La ciudad es el lugar de la suciedad por antonomasia. La Roma decadente de Juvenal. El «¡agua va!» de las villas medievales infestadas por la muerte negra. El smog en la Inglaterra de Dickens. El hedor de las cloacas del Raval. Los solares de la heroína de nuestra infancia. 

Pero la prístina pulcritud que rodeaba la imagen del campo se ha venido abajo.

Cunetas de carretera convertidas en vertederos. Restos de plástico por todos los rincones, cáscaras de pipas bajo el banco del parque infantil. Aguas freáticas saturadas de nitritos y herbicida. Coches descuartizados en el patio trasero. 

El turista rural afronta estoicamente tales inconvenientes a la hora de componer su oda al campo. A fin de cuentas, está acostumbrado a todos ellos.

Pero hay otro tipo de suciedad que no puede tolerar: el barro, las hojas secas y el estiércol. 

La ciudad no ha dejado de ser sucia, aunque a base de manguerazos pueda no parecerlo.

El campo se ha convertido en un lugar sucio, y a menudo lo parece.

El turista adora los cuentos de la abuela. Los viejos recuerdos y su dulce repostería.

Es eso lo que ha venido a buscar.

Las cosechadoras que invaden los dos carriles de la carretera o los jornaleros que andan por la cuneta no le interesan. Incluso parece que llegan a molestarle. Le han vendido un mundo rural que no se corresponde exactamente a lo que encuentra. 

Y normalmente son sus moradores los que rompen la armonía del instante. 

Lo mismo les sucede a muchos que han ido a vivir al campo en busca de refugio.

A ellos no les molestan los cencerros de las vacas. Pero sí el hijo del vecino cuando pasa a cien por hora por detrás de casa. O el padre cuando vuelve de cazar con sus amigos.

Ellos también han ido al campo esperando encontrar algo que respondiera a sus expectativas. Un entorno que habían construido en su mente mucho antes de llegar a conocerlo. El lugar donde sus sueños se harían realidad. El espacio profano en medio del océano de la cultura dominante que se convertiría en fuente de lo creador. 

Son jardineros de edenes.

Miman con detalle la pequeña parcela de su paraíso particular. Huyen de la vida a la que estaban destinados. La carrera universitaria o los turnos de la fábrica. El campo les ofrecía la oportunidad de reinventarse. Y en buena medida se sienten recompensados. El esfuerzo no ha sido, ni mucho menos, en balde. Pero como dice un viejo hortelano: «en el campo todo son contrarios». Él se refiere a los pobladores indeseables de la huerta, pero ellos lo interpretan de otra manera.
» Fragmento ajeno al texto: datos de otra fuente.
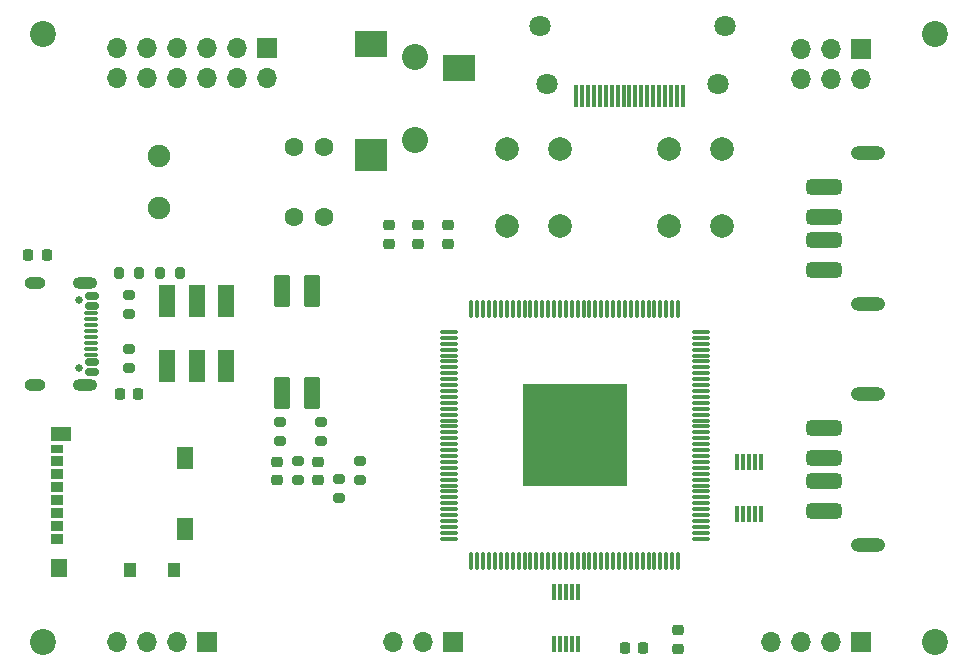
<source format=gts>
G04 #@! TF.GenerationSoftware,KiCad,Pcbnew,7.0.10-7.0.10~ubuntu20.04.1*
G04 #@! TF.CreationDate,2024-05-01T22:25:20+02:00*
G04 #@! TF.ProjectId,endeavour,656e6465-6176-46f7-9572-2e6b69636164,rev?*
G04 #@! TF.SameCoordinates,Original*
G04 #@! TF.FileFunction,Soldermask,Top*
G04 #@! TF.FilePolarity,Negative*
%FSLAX46Y46*%
G04 Gerber Fmt 4.6, Leading zero omitted, Abs format (unit mm)*
G04 Created by KiCad (PCBNEW 7.0.10-7.0.10~ubuntu20.04.1) date 2024-05-01 22:25:20*
%MOMM*%
%LPD*%
G01*
G04 APERTURE LIST*
G04 Aperture macros list*
%AMRoundRect*
0 Rectangle with rounded corners*
0 $1 Rounding radius*
0 $2 $3 $4 $5 $6 $7 $8 $9 X,Y pos of 4 corners*
0 Add a 4 corners polygon primitive as box body*
4,1,4,$2,$3,$4,$5,$6,$7,$8,$9,$2,$3,0*
0 Add four circle primitives for the rounded corners*
1,1,$1+$1,$2,$3*
1,1,$1+$1,$4,$5*
1,1,$1+$1,$6,$7*
1,1,$1+$1,$8,$9*
0 Add four rect primitives between the rounded corners*
20,1,$1+$1,$2,$3,$4,$5,0*
20,1,$1+$1,$4,$5,$6,$7,0*
20,1,$1+$1,$6,$7,$8,$9,0*
20,1,$1+$1,$8,$9,$2,$3,0*%
G04 Aperture macros list end*
%ADD10R,1.700000X1.700000*%
%ADD11O,1.700000X1.700000*%
%ADD12C,2.200000*%
%ADD13RoundRect,0.218750X0.256250X-0.218750X0.256250X0.218750X-0.256250X0.218750X-0.256250X-0.218750X0*%
%ADD14RoundRect,0.218750X-0.218750X-0.256250X0.218750X-0.256250X0.218750X0.256250X-0.218750X0.256250X0*%
%ADD15RoundRect,0.102000X-0.600000X-1.250000X0.600000X-1.250000X0.600000X1.250000X-0.600000X1.250000X0*%
%ADD16R,1.350000X1.900000*%
%ADD17R,1.800000X1.170000*%
%ADD18R,1.350000X1.550000*%
%ADD19R,1.000000X1.200000*%
%ADD20R,1.100000X0.750000*%
%ADD21R,1.100000X0.850000*%
%ADD22R,8.930000X8.700000*%
%ADD23RoundRect,0.075000X-0.075000X-0.662500X0.075000X-0.662500X0.075000X0.662500X-0.075000X0.662500X0*%
%ADD24RoundRect,0.075000X-0.662500X-0.075000X0.662500X-0.075000X0.662500X0.075000X-0.662500X0.075000X0*%
%ADD25O,2.900000X1.200000*%
%ADD26RoundRect,0.325000X1.175000X-0.325000X1.175000X0.325000X-1.175000X0.325000X-1.175000X-0.325000X0*%
%ADD27C,1.800000*%
%ADD28R,0.300000X1.900000*%
%ADD29C,1.600200*%
%ADD30C,1.905000*%
%ADD31C,2.209800*%
%ADD32R,2.794000X2.209800*%
%ADD33R,2.794000X2.794000*%
%ADD34R,0.300000X1.400000*%
%ADD35RoundRect,0.102000X-0.565000X1.220000X-0.565000X-1.220000X0.565000X-1.220000X0.565000X1.220000X0*%
%ADD36O,1.800000X1.000000*%
%ADD37O,2.100000X1.000000*%
%ADD38RoundRect,0.150000X-0.425000X0.150000X-0.425000X-0.150000X0.425000X-0.150000X0.425000X0.150000X0*%
%ADD39RoundRect,0.075000X-0.500000X0.075000X-0.500000X-0.075000X0.500000X-0.075000X0.500000X0.075000X0*%
%ADD40C,0.650000*%
%ADD41C,2.000000*%
%ADD42RoundRect,0.200000X0.275000X-0.200000X0.275000X0.200000X-0.275000X0.200000X-0.275000X-0.200000X0*%
%ADD43RoundRect,0.200000X-0.200000X-0.275000X0.200000X-0.275000X0.200000X0.275000X-0.200000X0.275000X0*%
%ADD44RoundRect,0.200000X-0.275000X0.200000X-0.275000X-0.200000X0.275000X-0.200000X0.275000X0.200000X0*%
%ADD45RoundRect,0.225000X-0.225000X-0.250000X0.225000X-0.250000X0.225000X0.250000X-0.225000X0.250000X0*%
%ADD46RoundRect,0.225000X0.250000X-0.225000X0.250000X0.225000X-0.250000X0.225000X-0.250000X-0.225000X0*%
G04 APERTURE END LIST*
D10*
X103900000Y-64460000D03*
D11*
X103900000Y-67000000D03*
X101360000Y-64460000D03*
X101360000Y-67000000D03*
X98820000Y-64460000D03*
X98820000Y-67000000D03*
X96280000Y-64460000D03*
X96280000Y-67000000D03*
X93740000Y-64460000D03*
X93740000Y-67000000D03*
X91200000Y-64460000D03*
X91200000Y-67000000D03*
X149070000Y-67040000D03*
X149070000Y-64500000D03*
X151610000Y-67040000D03*
X151610000Y-64500000D03*
X154150000Y-67040000D03*
D10*
X154150000Y-64500000D03*
D12*
X160400000Y-63250000D03*
X84900000Y-63250000D03*
D13*
X119150000Y-79462500D03*
X119150000Y-81037500D03*
X116650000Y-79462500D03*
X116650000Y-81037500D03*
X114150000Y-79462500D03*
X114150000Y-81037500D03*
D14*
X85225000Y-82000000D03*
X83650000Y-82000000D03*
D15*
X100400000Y-85900000D03*
X97900000Y-85900000D03*
X95400000Y-85900000D03*
X100400000Y-91400000D03*
X97900000Y-91400000D03*
X95400000Y-91400000D03*
D16*
X96930800Y-105175000D03*
X96930800Y-99205000D03*
D17*
X86455800Y-97180000D03*
D18*
X86230800Y-108500000D03*
D19*
X95955800Y-108675000D03*
X92255800Y-108675000D03*
D20*
X86105800Y-98390000D03*
D21*
X86105800Y-99440000D03*
X86105800Y-100540000D03*
X86105800Y-101640000D03*
X86105800Y-102740000D03*
X86105800Y-103840000D03*
X86105800Y-104940000D03*
X86105800Y-106040000D03*
D22*
X129912500Y-97250000D03*
D23*
X121162500Y-86587500D03*
X121662500Y-86587500D03*
X122162500Y-86587500D03*
X122662500Y-86587500D03*
X123162500Y-86587500D03*
X123662500Y-86587500D03*
X124162500Y-86587500D03*
X124662500Y-86587500D03*
X125162500Y-86587500D03*
X125662500Y-86587500D03*
X126162500Y-86587500D03*
X126662500Y-86587500D03*
X127162500Y-86587500D03*
X127662500Y-86587500D03*
X128162500Y-86587500D03*
X128662500Y-86587500D03*
X129162500Y-86587500D03*
X129662500Y-86587500D03*
X130162500Y-86587500D03*
X130662500Y-86587500D03*
X131162500Y-86587500D03*
X131662500Y-86587500D03*
X132162500Y-86587500D03*
X132662500Y-86587500D03*
X133162500Y-86587500D03*
X133662500Y-86587500D03*
X134162500Y-86587500D03*
X134662500Y-86587500D03*
X135162500Y-86587500D03*
X135662500Y-86587500D03*
X136162500Y-86587500D03*
X136662500Y-86587500D03*
X137162500Y-86587500D03*
X137662500Y-86587500D03*
X138162500Y-86587500D03*
X138662500Y-86587500D03*
D24*
X140575000Y-88500000D03*
X140575000Y-89000000D03*
X140575000Y-89500000D03*
X140575000Y-90000000D03*
X140575000Y-90500000D03*
X140575000Y-91000000D03*
X140575000Y-91500000D03*
X140575000Y-92000000D03*
X140575000Y-92500000D03*
X140575000Y-93000000D03*
X140575000Y-93500000D03*
X140575000Y-94000000D03*
X140575000Y-94500000D03*
X140575000Y-95000000D03*
X140575000Y-95500000D03*
X140575000Y-96000000D03*
X140575000Y-96500000D03*
X140575000Y-97000000D03*
X140575000Y-97500000D03*
X140575000Y-98000000D03*
X140575000Y-98500000D03*
X140575000Y-99000000D03*
X140575000Y-99500000D03*
X140575000Y-100000000D03*
X140575000Y-100500000D03*
X140575000Y-101000000D03*
X140575000Y-101500000D03*
X140575000Y-102000000D03*
X140575000Y-102500000D03*
X140575000Y-103000000D03*
X140575000Y-103500000D03*
X140575000Y-104000000D03*
X140575000Y-104500000D03*
X140575000Y-105000000D03*
X140575000Y-105500000D03*
X140575000Y-106000000D03*
D23*
X138662500Y-107912500D03*
X138162500Y-107912500D03*
X137662500Y-107912500D03*
X137162500Y-107912500D03*
X136662500Y-107912500D03*
X136162500Y-107912500D03*
X135662500Y-107912500D03*
X135162500Y-107912500D03*
X134662500Y-107912500D03*
X134162500Y-107912500D03*
X133662500Y-107912500D03*
X133162500Y-107912500D03*
X132662500Y-107912500D03*
X132162500Y-107912500D03*
X131662500Y-107912500D03*
X131162500Y-107912500D03*
X130662500Y-107912500D03*
X130162500Y-107912500D03*
X129662500Y-107912500D03*
X129162500Y-107912500D03*
X128662500Y-107912500D03*
X128162500Y-107912500D03*
X127662500Y-107912500D03*
X127162500Y-107912500D03*
X126662500Y-107912500D03*
X126162500Y-107912500D03*
X125662500Y-107912500D03*
X125162500Y-107912500D03*
X124662500Y-107912500D03*
X124162500Y-107912500D03*
X123662500Y-107912500D03*
X123162500Y-107912500D03*
X122662500Y-107912500D03*
X122162500Y-107912500D03*
X121662500Y-107912500D03*
X121162500Y-107912500D03*
D24*
X119250000Y-106000000D03*
X119250000Y-105500000D03*
X119250000Y-105000000D03*
X119250000Y-104500000D03*
X119250000Y-104000000D03*
X119250000Y-103500000D03*
X119250000Y-103000000D03*
X119250000Y-102500000D03*
X119250000Y-102000000D03*
X119250000Y-101500000D03*
X119250000Y-101000000D03*
X119250000Y-100500000D03*
X119250000Y-100000000D03*
X119250000Y-99500000D03*
X119250000Y-99000000D03*
X119250000Y-98500000D03*
X119250000Y-98000000D03*
X119250000Y-97500000D03*
X119250000Y-97000000D03*
X119250000Y-96500000D03*
X119250000Y-96000000D03*
X119250000Y-95500000D03*
X119250000Y-95000000D03*
X119250000Y-94500000D03*
X119250000Y-94000000D03*
X119250000Y-93500000D03*
X119250000Y-93000000D03*
X119250000Y-92500000D03*
X119250000Y-92000000D03*
X119250000Y-91500000D03*
X119250000Y-91000000D03*
X119250000Y-90500000D03*
X119250000Y-90000000D03*
X119250000Y-89500000D03*
X119250000Y-89000000D03*
X119250000Y-88500000D03*
D25*
X154750000Y-73350000D03*
X154750000Y-86150000D03*
D26*
X151050000Y-76250000D03*
X151050000Y-78750000D03*
X151050000Y-80750000D03*
X151050000Y-83250000D03*
D25*
X154750000Y-93750000D03*
X154750000Y-106550000D03*
D26*
X151050000Y-96650000D03*
X151050000Y-99150000D03*
X151050000Y-101150000D03*
X151050000Y-103650000D03*
D27*
X126950000Y-62600000D03*
X142650000Y-62600000D03*
X127550000Y-67500000D03*
X142050000Y-67500000D03*
D28*
X139050000Y-68500000D03*
X138550000Y-68500000D03*
X138050000Y-68500000D03*
X137550000Y-68500000D03*
X137050000Y-68500000D03*
X136550000Y-68500000D03*
X136050000Y-68500000D03*
X135550000Y-68500000D03*
X135050000Y-68500000D03*
X134550000Y-68500000D03*
X134050000Y-68500000D03*
X133550000Y-68500000D03*
X133050000Y-68500000D03*
X132550000Y-68500000D03*
X132050000Y-68500000D03*
X131550000Y-68500000D03*
X131050000Y-68500000D03*
X130550000Y-68500000D03*
X130050000Y-68500000D03*
D11*
X91150000Y-114725000D03*
X93690000Y-114725000D03*
X96230000Y-114725000D03*
D10*
X98770000Y-114725000D03*
D29*
X106160800Y-78749300D03*
X108650000Y-78749300D03*
X106160800Y-72856500D03*
X108650000Y-72856500D03*
D30*
X94730800Y-78000000D03*
X94730800Y-73605800D03*
D12*
X160400000Y-114750000D03*
D11*
X146530000Y-114750000D03*
X149070000Y-114750000D03*
X151610000Y-114750000D03*
D10*
X154150000Y-114750000D03*
D31*
X116400000Y-72250000D03*
X116400000Y-65250002D03*
D32*
X120100018Y-66150043D03*
D33*
X112700000Y-73550000D03*
D32*
X112700000Y-64150001D03*
D34*
X143650000Y-99550000D03*
X144150000Y-99550000D03*
X144650000Y-99550000D03*
X145150000Y-99550000D03*
X145650000Y-99550000D03*
X145650000Y-103950000D03*
X145150000Y-103950000D03*
X144650000Y-103950000D03*
X144150000Y-103950000D03*
X143650000Y-103950000D03*
D35*
X105130000Y-93672500D03*
X105130000Y-85072500D03*
X107670000Y-93672500D03*
X107670000Y-85072500D03*
D36*
X84230800Y-93000000D03*
D37*
X88410800Y-93000000D03*
D36*
X84230800Y-84360000D03*
D37*
X88410800Y-84360000D03*
D38*
X89055800Y-85480000D03*
X89055800Y-86280000D03*
D39*
X88985800Y-86930000D03*
X88985800Y-87930000D03*
X88985800Y-89430000D03*
X88985800Y-90430000D03*
D38*
X89055800Y-91080000D03*
X89055800Y-91880000D03*
X89055800Y-91880000D03*
X89055800Y-91080000D03*
D39*
X88985800Y-89930000D03*
X88985800Y-88930000D03*
X88985800Y-88430000D03*
X88985800Y-87430000D03*
D38*
X89055800Y-86280000D03*
X89055800Y-85480000D03*
D40*
X87910800Y-91570000D03*
X87910800Y-85790000D03*
D34*
X128150000Y-110500000D03*
X128650000Y-110500000D03*
X129150000Y-110500000D03*
X129650000Y-110500000D03*
X130150000Y-110500000D03*
X130150000Y-114900000D03*
X129650000Y-114900000D03*
X129150000Y-114900000D03*
X128650000Y-114900000D03*
X128150000Y-114900000D03*
D41*
X137900000Y-73000000D03*
X137900000Y-79500000D03*
X142400000Y-73000000D03*
X142400000Y-79500000D03*
X124150000Y-73000000D03*
X124150000Y-79500000D03*
X128650000Y-73000000D03*
X128650000Y-79500000D03*
D42*
X104966118Y-96100000D03*
X104966118Y-97750000D03*
X108466118Y-96100000D03*
X108466118Y-97750000D03*
D43*
X93000000Y-83500000D03*
X91350000Y-83500000D03*
D44*
X92150000Y-91575000D03*
X92150000Y-89925000D03*
D42*
X92150000Y-85350000D03*
X92150000Y-87000000D03*
D43*
X96475000Y-83500000D03*
X94825000Y-83500000D03*
D44*
X109966118Y-100925000D03*
X109966118Y-102575000D03*
X106466118Y-101075000D03*
X106466118Y-99425000D03*
D42*
X111716118Y-99425000D03*
X111716118Y-101075000D03*
D11*
X114570000Y-114725000D03*
X117110000Y-114725000D03*
D10*
X119650000Y-114725000D03*
D45*
X135700000Y-115250000D03*
X134150000Y-115250000D03*
X91375000Y-93750000D03*
X92925000Y-93750000D03*
D46*
X138650000Y-113750000D03*
X138650000Y-115300000D03*
X104716118Y-99500000D03*
X104716118Y-101050000D03*
X108216118Y-99500000D03*
X108216118Y-101050000D03*
D12*
X84900000Y-114725000D03*
M02*

</source>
No han encontrado a los campesinos que habían imaginado. Gentes cinceladas por un molde roto hace tiempo. Portadoras de un elenco de valores que, casualmente, coinciden con los suyos: conciencia ecológica, gusto por el trabajo vivo y por lo pequeño, cooperación, responsabilidad individual y colectiva, arraigo al territorio y a la memoria, espíritu crítico, curiosidad, pensamiento holístico, atención a la singularidad y a la heterogeneidad. 

No los han encontrado porque los campesinos ya no están ahí. El campo todavía no se ha vaciado del todo. No ha olvidado por completo lo que un día fue ni tampoco a los que le dieron forma. Pero no podemos cederles la palabra para que nos digan si se sienten reconocidos en las cualidades que estos peculiares recién llegados les atribuyen.

Badal, Marc. (2014) Vidas a la intemperie. Ed. Pepitas de calabaza & Ed. Cambalache.